▶ **Exercise goal**
According to the incidents section of the squadron list below, where is the fuel nozzle of the crashed Buccaneer now displayed?

▶ **Selected excerpt**
| 721 Naval Air Squadron | Royal Navy | 1943–1959 |
| 800 Naval Air Squadron | Royal Navy | 1943–1959 |
| 804 Naval Air Squadron | Royal Navy | 1943–1959 |
| 807 Naval Air Squadron | Royal Navy | 1943–1959 |
| 808 Naval Air Squadron | Royal Navy | 1943–1959 |
| 811 Naval Air Squadron | Royal Navy | 1943–1959 |
| 812 Naval Air Squadron | Royal Navy | 1943–1959 |
| 815 Naval Air Squadron | Royal Navy | 1943–1959 |
| 818 Naval Air Squadron | Royal Navy | 1943–1944 |
| 819 Naval Air Squadron | Royal Navy | 1943–1944 |
| 822 Naval Air Squadron | Royal Navy | 1943–1959 |
| 825 Naval Air Squadron | Royal Navy | 1943–1959 |
| 826 Naval Air Squadron | Royal Navy | 1943–1959 |
| 827 Naval Air Squadron | Royal Navy | 1943–1959 |
| 836 Naval Air Squadron | Royal Navy | 1943–1959 |
| 836M Flight | Royal Navy | 1943–1959 |
| 838 Naval Air Squadron | Royal Navy | 1943–1959 |
| 842 Naval Air Squadron | Royal Navy | 1943–1959 |
| 845 Naval Air Squadron | Royal Navy | 1943–1959 |
| 848 Naval Air Squadron | Royal Navy | 1943–1959 |
| 849 Naval Air Squadron | Royal Navy | 1943–1959 |
| 857 Naval Air Squadron | Royal Navy | 1944–1945 |
| 881 Naval Air Squadron | Royal Navy | 1943–1959 |
| 882 Naval Air Squadron | Royal Navy | 1943–1959 |
| 885 Naval Air Squadron | Royal Navy | 1943–1959 |
| 886 Naval Air Squadron | Royal Navy | 1943–1959 |
| 887 Naval Air Squadron | Royal Navy | 1943–1959 |
| 888 Naval Air Squadron | Royal Navy | 1943–1959 |
| 889 Naval Air Squadron | Royal Navy | 1943–1959 |
| 891 Naval Air Squadron | Royal Navy | 1943–1959 |
| 899 Naval Air Squadron | Royal Navy | 1943–1959 |
| 1772 Naval Air Squadron | Royal Navy | 1943–1959 |
| 1790 Naval Air Squadron | Royal Navy | 1943–1959 |
| 1830 Naval Air Squadron | Royal Navy | 1943–1959 |
| 1831 Naval Air Squadron | Royal Navy | 1943–1959 |
| 1833 Naval Air Squadron | Royal Navy | 1943–1959 |
| 1835 Naval Air Squadron | Royal Navy | 1943–1959 |
| 1836 Naval Air Squadron | Royal Navy | 1943–1959 |
| 1843 Naval Air Squadron | Royal Navy | 1943–1959 |
| 1850 Naval Air Squadron | Royal Navy | 1943–1959 |
| 1851 Naval Air Squadron | Royal Navy | 1943–1959 |
| 1852 Naval Air Squadron | Royal Navy | 1943–1959 |
| 870 Squadron RCN (VF-870) | Royal Navy | 1943–1959 |
| No. 88 Squadron RAF | Royal Air Force | 1940–1941 |
| No. 226 Squadron RAF | Royal Air Force | 1940–1941 |

==Incidents==
On October 6, 1972, a Buccaneer S.2A (registration XV339) suffered an emergency during a post-overhaul test flight during a dumping fuel action the dump valve stuck open. The crew safely ejected, but the aircraft crashed directly onto a residential street (20 Orby Link, off the Castlereagh Road) in East Belfast. Nobody was killed and only one man was injured and taken to hospital. The fuel nozzle of the plane is still displayed in the reception area of Calvert Office Equipment Ltd (the premises that the Buccaneer crashed into) for friends and customers to view.

▶ **Supplied material**
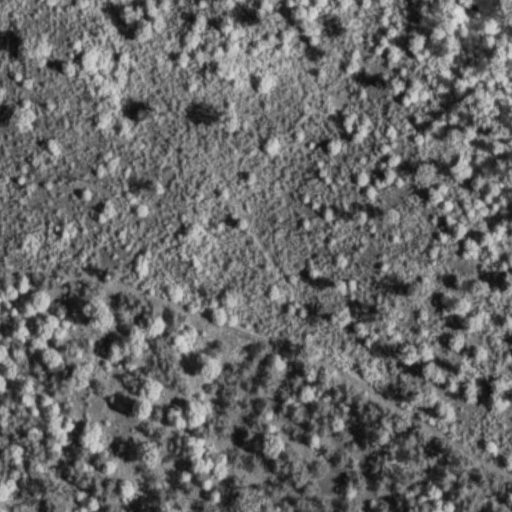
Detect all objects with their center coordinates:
road: (266, 348)
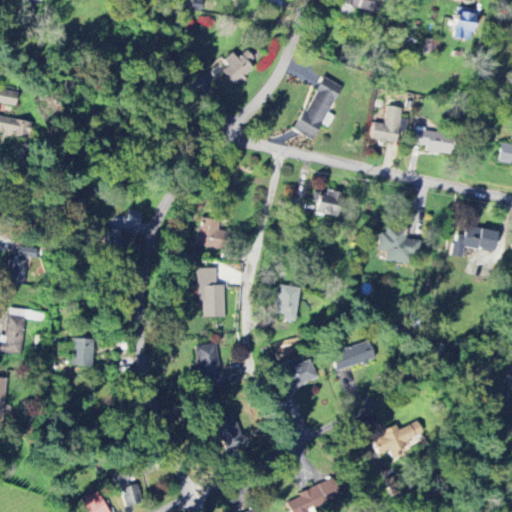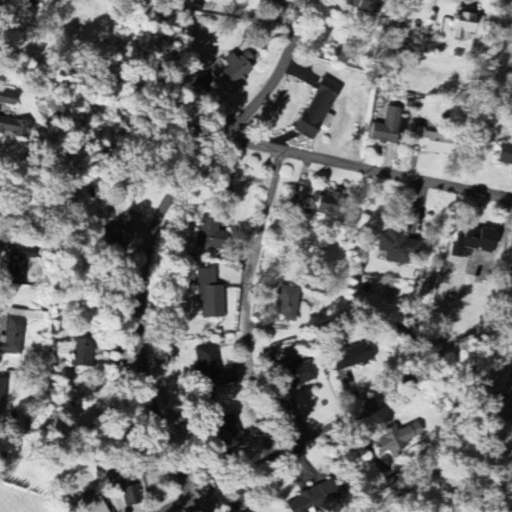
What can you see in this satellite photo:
building: (275, 1)
building: (29, 3)
building: (356, 5)
building: (461, 25)
building: (236, 67)
building: (314, 110)
building: (385, 128)
building: (431, 141)
building: (504, 155)
road: (367, 167)
building: (323, 205)
building: (206, 235)
road: (154, 237)
building: (109, 242)
building: (471, 243)
building: (395, 249)
building: (13, 273)
building: (207, 295)
building: (284, 304)
building: (11, 338)
road: (248, 352)
building: (79, 354)
building: (349, 359)
building: (294, 375)
building: (210, 377)
road: (332, 412)
building: (227, 432)
building: (393, 440)
building: (118, 480)
road: (421, 495)
building: (129, 496)
building: (307, 500)
building: (91, 504)
road: (185, 507)
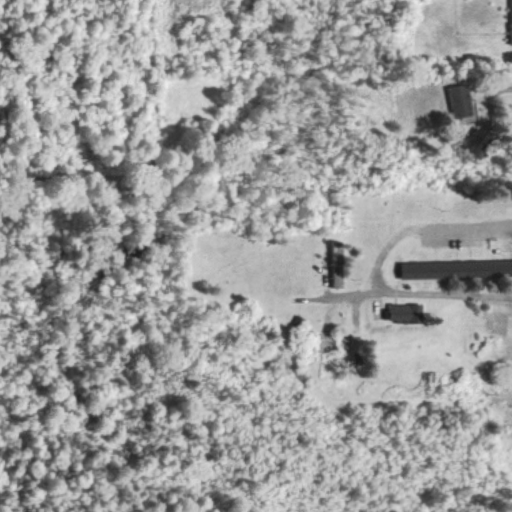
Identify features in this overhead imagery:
building: (509, 20)
road: (497, 90)
building: (458, 101)
building: (477, 142)
road: (475, 219)
building: (455, 269)
building: (335, 277)
road: (418, 289)
building: (403, 313)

▶ **Written reply**
In the reception area of Calvert Office Equipment Ltd, the premises the Buccaneer crashed into.